Although our data suggest that Bccip is a critical gene to maintain the integrity and homeostasis of intestinal epithelium, and a rapid halt of mitotic cell division caused by Bccip deletion may be a direct cause of the crypt collapse, there is little information in the literature on whether Bccip dysregulation occurrs in human diseases involving crypt regeneration. This is likely due to the critical need for Bccip in intestinal development. A recent study reported that mosaic and heterozygous Bccip loss can cause chronic inflammation in the liver. It would be interesting to investigate whether a partial Bccip deficiency contributes to inflammatory diseases in the intestinal tissues.

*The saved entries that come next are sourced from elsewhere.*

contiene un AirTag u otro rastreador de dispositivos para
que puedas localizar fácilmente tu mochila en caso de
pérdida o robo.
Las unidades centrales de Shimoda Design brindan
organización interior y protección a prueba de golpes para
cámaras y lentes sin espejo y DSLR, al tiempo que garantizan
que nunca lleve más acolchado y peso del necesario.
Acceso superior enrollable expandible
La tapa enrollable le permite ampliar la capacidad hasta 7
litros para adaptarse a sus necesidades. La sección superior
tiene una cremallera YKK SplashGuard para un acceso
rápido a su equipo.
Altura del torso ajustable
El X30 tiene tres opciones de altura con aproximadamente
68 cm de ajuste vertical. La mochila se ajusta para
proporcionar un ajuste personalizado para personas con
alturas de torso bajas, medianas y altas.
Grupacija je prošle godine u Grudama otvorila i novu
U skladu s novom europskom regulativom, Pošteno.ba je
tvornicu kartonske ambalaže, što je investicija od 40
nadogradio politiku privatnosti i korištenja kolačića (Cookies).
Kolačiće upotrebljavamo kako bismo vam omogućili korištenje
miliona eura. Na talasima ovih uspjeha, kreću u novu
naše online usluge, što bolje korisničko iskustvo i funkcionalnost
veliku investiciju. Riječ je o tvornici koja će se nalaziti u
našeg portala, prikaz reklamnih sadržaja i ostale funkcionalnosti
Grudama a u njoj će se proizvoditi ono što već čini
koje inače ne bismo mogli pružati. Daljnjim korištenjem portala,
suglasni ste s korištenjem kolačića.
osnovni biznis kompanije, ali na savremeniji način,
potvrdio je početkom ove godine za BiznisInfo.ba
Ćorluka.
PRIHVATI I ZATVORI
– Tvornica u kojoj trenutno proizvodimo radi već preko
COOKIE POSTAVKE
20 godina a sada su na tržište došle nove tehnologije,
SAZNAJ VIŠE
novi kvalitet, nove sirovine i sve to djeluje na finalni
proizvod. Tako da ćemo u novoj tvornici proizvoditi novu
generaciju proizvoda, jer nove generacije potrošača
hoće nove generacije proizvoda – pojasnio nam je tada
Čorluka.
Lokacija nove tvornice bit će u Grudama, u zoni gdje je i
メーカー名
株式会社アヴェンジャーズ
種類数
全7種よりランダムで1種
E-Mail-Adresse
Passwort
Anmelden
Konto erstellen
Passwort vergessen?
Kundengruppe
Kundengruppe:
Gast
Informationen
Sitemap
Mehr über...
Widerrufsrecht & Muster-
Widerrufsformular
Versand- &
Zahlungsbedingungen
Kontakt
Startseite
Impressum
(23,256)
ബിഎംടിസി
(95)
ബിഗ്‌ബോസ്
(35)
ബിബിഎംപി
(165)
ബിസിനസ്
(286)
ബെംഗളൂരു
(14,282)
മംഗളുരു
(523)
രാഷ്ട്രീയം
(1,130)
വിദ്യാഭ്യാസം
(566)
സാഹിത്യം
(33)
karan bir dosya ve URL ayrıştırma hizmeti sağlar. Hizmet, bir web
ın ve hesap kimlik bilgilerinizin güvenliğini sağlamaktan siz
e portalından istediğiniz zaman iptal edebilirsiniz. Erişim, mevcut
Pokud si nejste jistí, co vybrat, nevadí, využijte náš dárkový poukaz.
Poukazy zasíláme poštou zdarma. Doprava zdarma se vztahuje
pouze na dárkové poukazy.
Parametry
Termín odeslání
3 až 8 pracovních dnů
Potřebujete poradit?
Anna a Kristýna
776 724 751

Previous studies with shuttle vector–based knockdown of BCCIP have shown that mild down-regulation (<50%) of BCCIP is sufficient to cause homologous recombination defects, genomic instability, and cell cycle abnormalities.,14, 15, 16 A conditional Bccip knockdown of 60% to 80% in mice is sufficient to cause embryonic lethality and severe neuro-degeneration,, and can trigger the initiation of medulloblastoma and benign breast lesions., Because a homozygous Bccip deletion resulted in a complete loss of cell proliferation of the intestinal crypts, it is not surprising that BCCIP null mutation has been rarely reported in cancers. However, BCCIP down-regulation has been observed in colorectal and other cancers. Although the heterozygous mice were viable (Table 1), we did not observe clear abnormalities in their intestinal tissues. It would be interesting to determine whether a partial loss of BCCIP function or hypomorphic BCCIP mutations confers a risk of colorectal cancer development upon genotoxic damage.

In conclusion, our studies suggest Bccip as a unique factor for the proliferation of intestinal progenitors and the renewal of intestinal epithelium.